How Flight Tracking Works: a Global Network of Volunteers
An anonymous reader writes If a website can show the flight path and all those little yellow planes in real time, how can they not know where Malaysia Airlines flight MH370 went down? Answering that involves understanding a little about how flight-tracking sites work, where they get their data, and the limitations of existing technologies. It also involves appreciating a relatively new approach that the two large flight-tracking companies, Texas-based FlightAware and Sweden-based Flightradar24 are rushing to expand, a global sensor system known as ADS-B, which broadcasts updates of aircraft GPS data in real time. ADS-B is slowly superseding the ground-based radar systems that have been used for decades, becoming central not only to flight tracking but also to the future of flight safety. And it's powered, in part, by thousands of dedicated aviation hobbyists around the globe.

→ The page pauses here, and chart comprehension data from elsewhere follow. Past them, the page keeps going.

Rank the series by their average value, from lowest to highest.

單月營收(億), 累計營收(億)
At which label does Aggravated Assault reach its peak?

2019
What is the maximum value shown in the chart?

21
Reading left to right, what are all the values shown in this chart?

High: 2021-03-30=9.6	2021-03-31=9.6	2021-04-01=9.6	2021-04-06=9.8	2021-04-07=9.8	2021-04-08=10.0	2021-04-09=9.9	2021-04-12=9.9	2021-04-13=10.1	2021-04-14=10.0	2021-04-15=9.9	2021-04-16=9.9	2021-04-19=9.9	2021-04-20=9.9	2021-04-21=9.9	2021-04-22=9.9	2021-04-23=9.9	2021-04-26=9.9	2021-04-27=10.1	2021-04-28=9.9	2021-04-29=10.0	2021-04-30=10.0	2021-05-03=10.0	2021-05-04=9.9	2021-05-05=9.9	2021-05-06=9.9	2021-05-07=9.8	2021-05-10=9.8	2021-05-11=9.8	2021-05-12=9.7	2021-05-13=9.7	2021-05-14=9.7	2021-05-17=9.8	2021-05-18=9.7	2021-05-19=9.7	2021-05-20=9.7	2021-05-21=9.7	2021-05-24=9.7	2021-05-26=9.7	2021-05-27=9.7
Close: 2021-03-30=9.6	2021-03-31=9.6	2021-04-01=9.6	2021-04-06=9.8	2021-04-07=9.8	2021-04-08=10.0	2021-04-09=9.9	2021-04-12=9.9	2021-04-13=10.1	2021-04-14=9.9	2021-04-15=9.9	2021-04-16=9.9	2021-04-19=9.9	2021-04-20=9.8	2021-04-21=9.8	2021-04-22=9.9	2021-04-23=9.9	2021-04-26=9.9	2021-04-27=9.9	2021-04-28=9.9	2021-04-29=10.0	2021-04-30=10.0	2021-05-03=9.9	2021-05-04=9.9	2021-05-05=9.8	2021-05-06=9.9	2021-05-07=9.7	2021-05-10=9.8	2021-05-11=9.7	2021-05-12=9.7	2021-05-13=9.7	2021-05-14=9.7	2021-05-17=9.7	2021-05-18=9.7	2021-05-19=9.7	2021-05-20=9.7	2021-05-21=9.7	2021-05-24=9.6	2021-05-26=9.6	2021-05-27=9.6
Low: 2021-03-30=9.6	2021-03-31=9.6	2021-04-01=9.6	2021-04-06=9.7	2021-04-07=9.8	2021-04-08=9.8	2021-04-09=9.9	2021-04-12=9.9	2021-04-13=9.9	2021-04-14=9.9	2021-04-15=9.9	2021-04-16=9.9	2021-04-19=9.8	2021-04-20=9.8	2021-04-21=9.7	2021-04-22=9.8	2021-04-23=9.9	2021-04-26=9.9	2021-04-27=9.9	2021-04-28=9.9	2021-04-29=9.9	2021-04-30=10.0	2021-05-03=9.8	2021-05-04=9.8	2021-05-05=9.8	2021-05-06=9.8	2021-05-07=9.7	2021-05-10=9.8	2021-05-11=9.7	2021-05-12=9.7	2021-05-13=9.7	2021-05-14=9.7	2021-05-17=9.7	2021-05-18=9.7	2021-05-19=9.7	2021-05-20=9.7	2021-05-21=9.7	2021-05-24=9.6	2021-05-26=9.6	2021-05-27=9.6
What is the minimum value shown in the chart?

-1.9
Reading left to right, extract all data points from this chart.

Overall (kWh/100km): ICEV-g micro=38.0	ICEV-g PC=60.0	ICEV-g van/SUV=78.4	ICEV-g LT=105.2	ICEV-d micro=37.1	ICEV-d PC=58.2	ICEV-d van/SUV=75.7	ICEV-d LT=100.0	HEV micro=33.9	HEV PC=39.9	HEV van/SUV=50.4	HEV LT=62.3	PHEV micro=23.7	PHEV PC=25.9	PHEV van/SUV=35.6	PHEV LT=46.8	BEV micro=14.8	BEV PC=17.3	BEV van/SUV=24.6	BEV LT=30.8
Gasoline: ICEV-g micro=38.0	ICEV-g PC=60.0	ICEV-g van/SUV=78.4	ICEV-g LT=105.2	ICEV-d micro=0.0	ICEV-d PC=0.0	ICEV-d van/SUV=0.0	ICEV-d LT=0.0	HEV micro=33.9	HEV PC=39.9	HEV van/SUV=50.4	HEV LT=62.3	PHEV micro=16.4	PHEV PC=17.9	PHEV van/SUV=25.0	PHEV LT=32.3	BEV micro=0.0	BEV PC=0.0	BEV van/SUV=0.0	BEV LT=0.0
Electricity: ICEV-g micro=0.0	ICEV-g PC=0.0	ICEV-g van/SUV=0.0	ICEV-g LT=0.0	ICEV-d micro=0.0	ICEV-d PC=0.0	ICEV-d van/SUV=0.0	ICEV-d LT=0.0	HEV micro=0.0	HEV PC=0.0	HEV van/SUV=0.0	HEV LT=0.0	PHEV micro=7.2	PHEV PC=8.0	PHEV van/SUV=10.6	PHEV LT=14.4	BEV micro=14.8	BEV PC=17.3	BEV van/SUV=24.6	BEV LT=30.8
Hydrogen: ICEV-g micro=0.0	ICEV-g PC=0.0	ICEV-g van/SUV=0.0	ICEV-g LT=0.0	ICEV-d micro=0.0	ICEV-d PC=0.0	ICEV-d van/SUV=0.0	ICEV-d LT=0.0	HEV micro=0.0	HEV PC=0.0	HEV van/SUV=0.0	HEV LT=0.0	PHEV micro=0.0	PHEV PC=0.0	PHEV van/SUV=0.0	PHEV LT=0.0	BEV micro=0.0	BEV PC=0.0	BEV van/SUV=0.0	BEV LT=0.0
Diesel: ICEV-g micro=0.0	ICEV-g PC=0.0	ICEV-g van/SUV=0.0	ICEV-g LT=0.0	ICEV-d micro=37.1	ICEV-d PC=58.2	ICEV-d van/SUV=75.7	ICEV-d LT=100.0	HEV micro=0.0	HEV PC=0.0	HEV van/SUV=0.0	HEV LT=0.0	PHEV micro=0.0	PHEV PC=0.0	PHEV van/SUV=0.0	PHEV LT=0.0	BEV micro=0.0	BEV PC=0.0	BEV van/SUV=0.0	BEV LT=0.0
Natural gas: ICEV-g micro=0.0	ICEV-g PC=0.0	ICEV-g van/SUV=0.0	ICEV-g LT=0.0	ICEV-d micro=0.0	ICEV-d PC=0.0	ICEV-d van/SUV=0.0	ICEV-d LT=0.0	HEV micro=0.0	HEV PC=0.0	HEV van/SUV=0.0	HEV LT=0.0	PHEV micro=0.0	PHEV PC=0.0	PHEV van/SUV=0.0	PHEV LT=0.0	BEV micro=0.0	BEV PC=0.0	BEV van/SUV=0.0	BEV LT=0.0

I live in the middle of nowhere in the USA, and provide ADS-B data. Its fun.
If you lived in a populated area like California or New York, there are already hundreds of people in your area doing this, and so its probably not necessary.
ADS-B is not powered (in whole or in part) by aviation hobbyists. They are just piggybacking with receivers for flight tracking.
The ADS-B system itself was designed for plane-to-plane communications to improve situational awareness. Ground-based ATC or hobbyists are not required to make the system work.